### Work request
The answer must be an exact transcription of the lines below from the first through the one containing "thumb cmc: (119, 150)", with the pictures left out; please add nothing else.

Records drawn from a dataset:
____

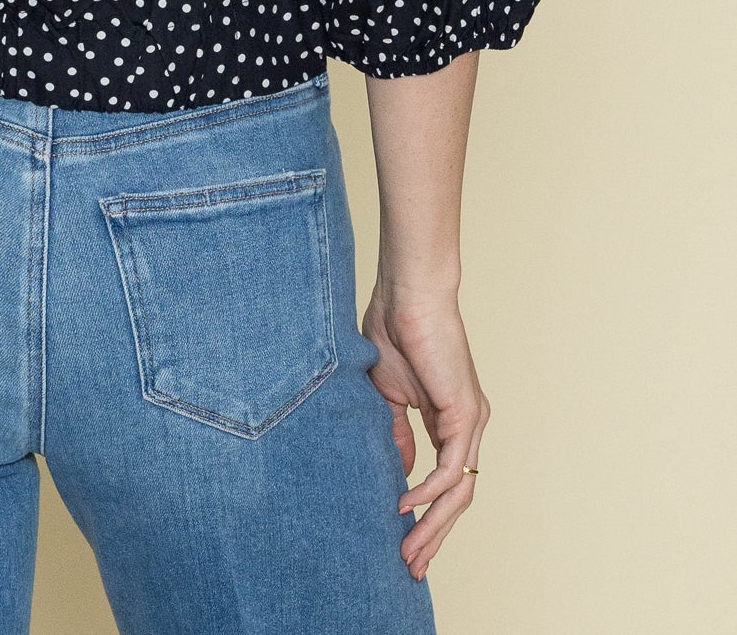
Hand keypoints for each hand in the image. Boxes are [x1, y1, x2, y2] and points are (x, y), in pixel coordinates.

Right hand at [362, 288, 488, 582]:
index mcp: (450, 421)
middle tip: (411, 566)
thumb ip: (395, 431)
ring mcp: (471, 421)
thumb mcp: (387, 393)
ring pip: (459, 491)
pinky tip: (406, 505)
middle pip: (457, 497)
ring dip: (433, 525)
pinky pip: (451, 467)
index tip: (403, 542)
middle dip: (434, 535)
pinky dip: (429, 490)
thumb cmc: (395, 329)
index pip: (445, 483)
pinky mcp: (465, 412)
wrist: (407, 293)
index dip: (427, 516)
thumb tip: (398, 469)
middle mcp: (467, 426)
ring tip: (409, 551)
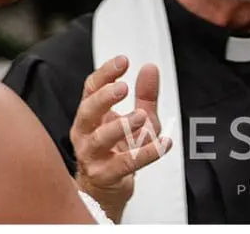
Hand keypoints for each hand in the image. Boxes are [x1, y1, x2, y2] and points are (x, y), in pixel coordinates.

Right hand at [71, 56, 171, 222]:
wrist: (108, 189)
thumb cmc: (119, 150)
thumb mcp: (138, 118)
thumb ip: (145, 95)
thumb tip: (150, 69)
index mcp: (91, 114)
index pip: (91, 88)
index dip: (105, 73)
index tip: (123, 61)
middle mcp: (86, 133)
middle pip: (88, 110)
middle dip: (104, 97)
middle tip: (123, 87)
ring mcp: (92, 155)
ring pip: (101, 138)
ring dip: (121, 125)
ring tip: (141, 116)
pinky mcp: (105, 175)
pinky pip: (124, 164)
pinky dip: (146, 153)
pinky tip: (163, 144)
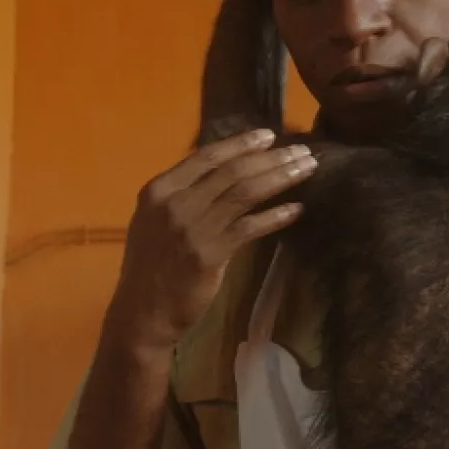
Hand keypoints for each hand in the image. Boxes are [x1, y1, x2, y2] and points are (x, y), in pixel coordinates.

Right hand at [116, 128, 316, 343]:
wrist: (142, 312)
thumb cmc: (151, 267)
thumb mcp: (156, 221)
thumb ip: (184, 195)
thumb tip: (224, 172)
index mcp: (160, 189)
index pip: (207, 156)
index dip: (240, 143)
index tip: (268, 135)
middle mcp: (175, 202)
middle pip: (232, 170)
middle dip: (271, 157)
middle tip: (302, 151)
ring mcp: (193, 227)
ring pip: (245, 192)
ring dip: (280, 177)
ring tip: (306, 169)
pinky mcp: (210, 253)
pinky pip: (250, 227)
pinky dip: (275, 216)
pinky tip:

____

### Written reply
Hand keypoints for each hand in the image. Boxes are [x1, y1, x2, y2] and points are (x, y), in pixel coordinates.

Right hand at [362, 288, 488, 582]:
index mcp: (450, 421)
middle tip: (411, 566)
thumb ip: (395, 431)
ring mcp: (471, 421)
thumb mcp: (387, 393)
ring pip: (459, 491)
pinky tip: (406, 505)
middle pip: (457, 497)
ring dip: (433, 525)
pinky pip: (451, 467)
index tip: (403, 542)
middle dip: (434, 535)
pinky dip: (429, 490)
thumb cmc: (395, 329)
index pip: (445, 483)
pinky mcp: (465, 412)
wrist: (407, 293)
index dip: (427, 516)
thumb tip: (398, 469)
middle mcp: (467, 426)
ring tip: (409, 551)
Hand keypoints for each hand in the image. Boxes are [x1, y1, x2, y2] and points are (x, y), in pixel coordinates.

Right hand at [71, 56, 171, 222]:
wrist: (108, 189)
thumb cmc: (119, 150)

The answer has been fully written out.